The through-line: composition, not selection
The four extension primitives don’t compete — they nest. A plugin is the packaging unit; it can bundle skills, subagents, slash commands, hooks, and pre-configured MCP servers in one directory installed via /plugin ([1], [2]). A skill with context: fork runs inside a subagent ([3]). A hook can fire on a subagent’s tool call ([4]). The deep-dive should teach the layer cake first, then the comparison table — otherwise the audience will hear four overlapping pitches and pick whichever the speaker demos last.
The cleanest mental hook from the harness brief: subagents give isolation, hooks give determinism (only PreToolUse blocks), the rest is substrate ([4], [5]). Ask: context problem, determinism problem, or defaults problem?
The Skill-vs-MCP live wire — don’t duck it
Simon Willison’s framing — “I expect we’ll see a Cambrian explosion in Skills which will make this year’s MCP rush look pedestrian by comparison” ([6]) — is the one tension expert audiences will already be arguing about. The workable heuristic the children converged on: MCP when you need a long-lived stateful connection (DB session, OAuth handshake, SaaS API); Skill when “run this CLI, read the output” is enough; both can ship inside the same plugin. Skills are also now a cross-vendor open standard — Cursor, Copilot, Codex, Gemini CLI and 30+ agents read the same SKILL.md ([7]) — so portability has flipped in their favour.
The trust boundary is the session’s reason to exist
This is session 3 in a series whose second instalment was security. Don’t paper over the inheritance — every extension layer has both a high-leverage distribution mechanism and a fresh CVE history:
- MCP: 110M+ SDK downloads/month under Linux Foundation governance ([8], [9]), but
mcp-remoteCVE-2025-6514 (437k+ downloads, RCE), Postmark BCC supply-chain, Smithery breach (3,000+ servers), and a 2026 scan finding ~200,000 vulnerable instances exposed ([10], [11]). - Skills: Snyk’s ToxicSkills audit found 36.8% of skills with at least one flaw, 13.4% critical, 91% of malicious skills embed prompt injection to bypass safety — and the dynamic-context
!`cmd`feature runs before the model sees the skill, so model-level defences never fire ([12]). - Plugins: CVE-2025-59536 (RCE via hook config before the trust dialog), the “TrustFall” pattern (cloning a hostile repo executes code), and marketplace dependency-hijack PoCs ([13], [14], [15]).
The unifying frame to land on a slide is Willison’s lethal trifecta — private data + untrusted instructions + an exfiltration vector ([16]). Every layer above makes assembling it accidentally easier.
Shape of the 90 minutes
The delivery-plan child argues for 75 min content + 15 min buffer, 8–12 min active blocks, monologue capped at ~7 min, mid-session recap at 0:45, and a cold-open callback to sessions 1 and 2 ([17], [18]).

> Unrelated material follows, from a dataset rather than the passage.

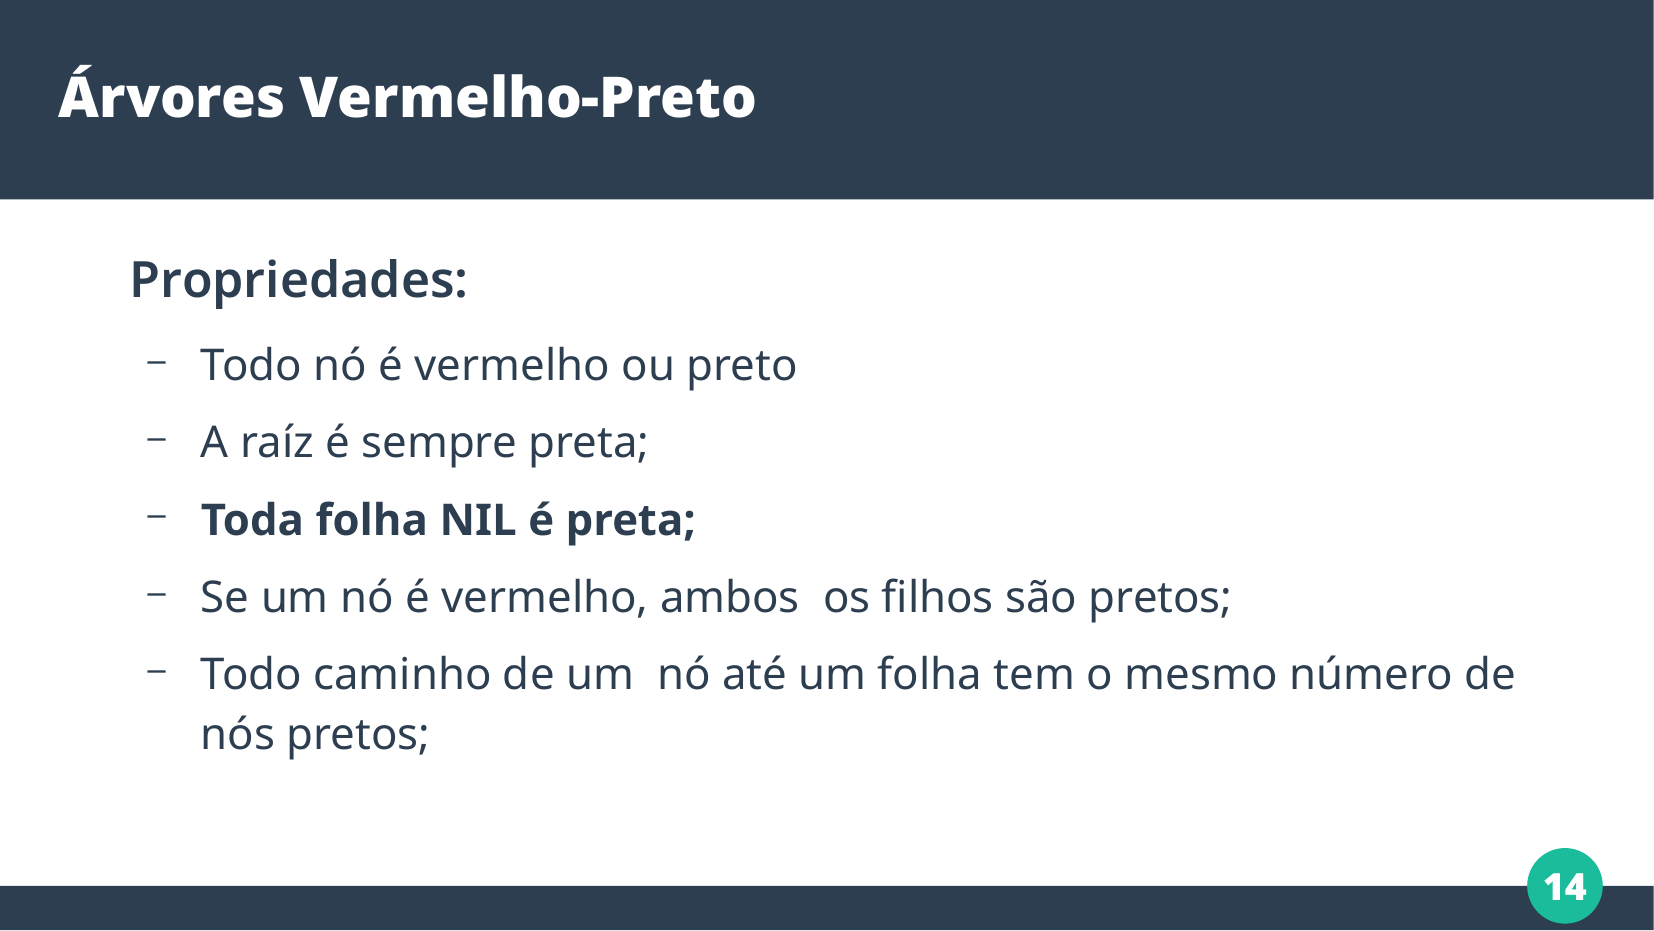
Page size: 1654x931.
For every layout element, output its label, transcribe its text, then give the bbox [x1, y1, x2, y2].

title Árvores Vermelho-Preto [59, 37, 1595, 156]
list Propriedades: Todo nó é vermelho ou preto A raíz é sempre preta; Toda folha NIL é preta; Se um nó é vermelho, ambos os filhos são pretos; Todo caminho de um nó até um folha tem o mesmo número de nós pretos; [59, 243, 1595, 864]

Three live demos earn their slot: build a FastMCP tool + Inspector ([19], [20]), mkdir → plugin.json → SKILL.md → --plugin-dir to ship a plugin in one breath ([21]), and a sandboxed tool-poisoning reproduction ([16]). Pre-record each as a fallback.
The decision-framework child suggests locking weights before scoring candidates and breaking ties on runnable-demo viability ([22]) — applied here, the trust-boundary block keeps its slide count because it’s the only block that compounds on the prior session’s audience.
Open question to leave on stage
With plugins as the packaging layer, MCP under Linux Foundation governance, and SKILL.md now a cross-vendor format, the harness boundary has moved from “what Claude Code knows” to “what the marketplace ships.” The registry-as-trust-root is the only realistic answer to supply-chain attacks ([10]), but it isn’t solved yet — so the honest question to hand the audience is whether session 4 should be agent-to-agent (A2A) coordination ([23]), or a hard look at whether any of this is auditable enough to put on the critical path.